__Directions__.
- A) Reproduce the stretch of the Gears of War 4 review from "Compared to the" through "it’s anything but.", word for word.
- B) In the Gears of War 4 review, who accompanies J.D. Fenix?

Gears of War 4 on Xbox One
Gears of War 4 is the rare opportunity to start anew in a long-running chronicle, putting no small weight on developer The Coalition. With a critically acclaimed lineage behind it, Gears 4 not only marks the series’ first chapter in a new saga, but the first time that a new title in the franchise was handled solely by a team other than Epic Games. Despite the tall expectations laid out by fans and its predecessors, I’m delighted to say that Gears of War 4 is a fresh, yet familiar step for our new band of heroes.
Set 25 years after the events of Gears of War 3, with the Locust threat finally put to rest, Gears 4 bids farewell to the larger than life characters of Delta Squad and introduces players to a new team. J.D. Fenix (son of the legendary Marcus), is accompanied by Del, Kait, and Oscar as they track down and investigate a series of disappearances from a settlement far from the capital cities of the supernational global alliance known as COG (Coalition of Ordered Governments). Right out of the door there’s a sense of tension between the COG and these Outsiders, with a new threat – the Swarm – rising between these factions.
Compared to the Delta squad, this new group of combatants is fresh-faced and not quite prepared for a threat against humanity. In turn, they are more emotionally varied and open. That’s not to say that Gears of War 4 has lost a drop of the sarcastic quips and banter among the team. Oscar and J.D. will still pass comment on each other’s ideas much like that of Baird and Marcus, and Kait and Del aren’t afraid to put J.D. on blast for saying “All clear” when past experience has proven that it’s anything but.

__Raw data__.
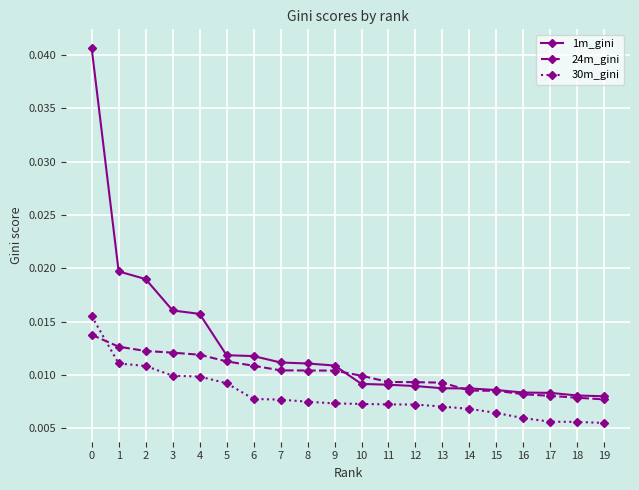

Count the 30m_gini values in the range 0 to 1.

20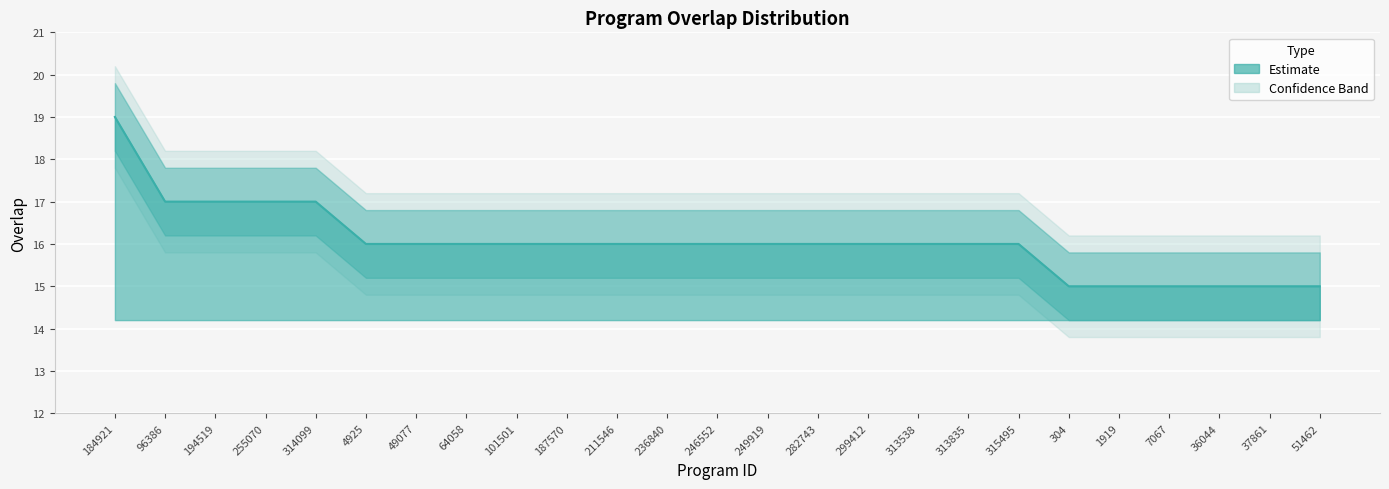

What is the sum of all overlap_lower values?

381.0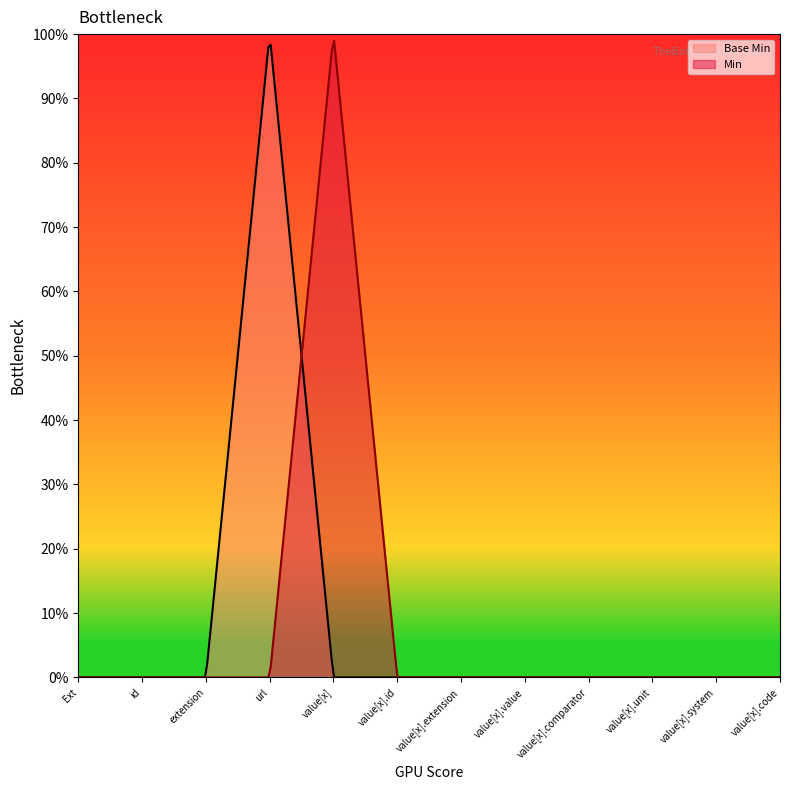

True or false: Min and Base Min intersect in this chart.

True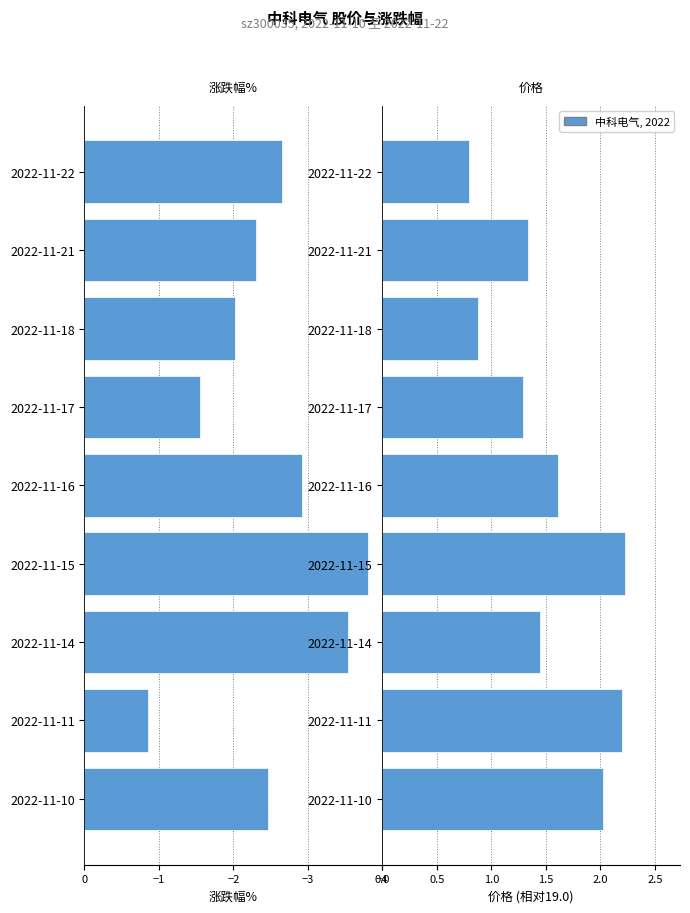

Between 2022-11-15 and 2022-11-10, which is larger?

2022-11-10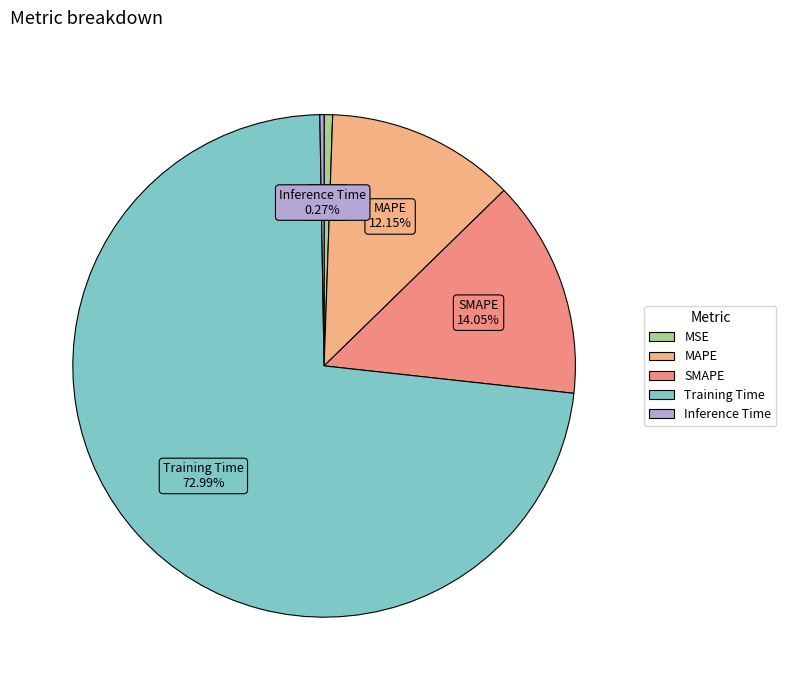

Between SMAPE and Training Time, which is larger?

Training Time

__Answers to this exercise__.
- A)
Compared to the Delta squad, this new group of combatants is fresh-faced and not quite prepared for a threat against humanity. In turn, they are more emotionally varied and open. That’s not to say that Gears of War 4 has lost a drop of the sarcastic quips and banter among the team. Oscar and J.D. will still pass comment on each other’s ideas much like that of Baird and Marcus, and Kait and Del aren’t afraid to put J.D. on blast for saying “All clear” when past experience has proven that it’s anything but.

- B) Del, Kait, and Oscar.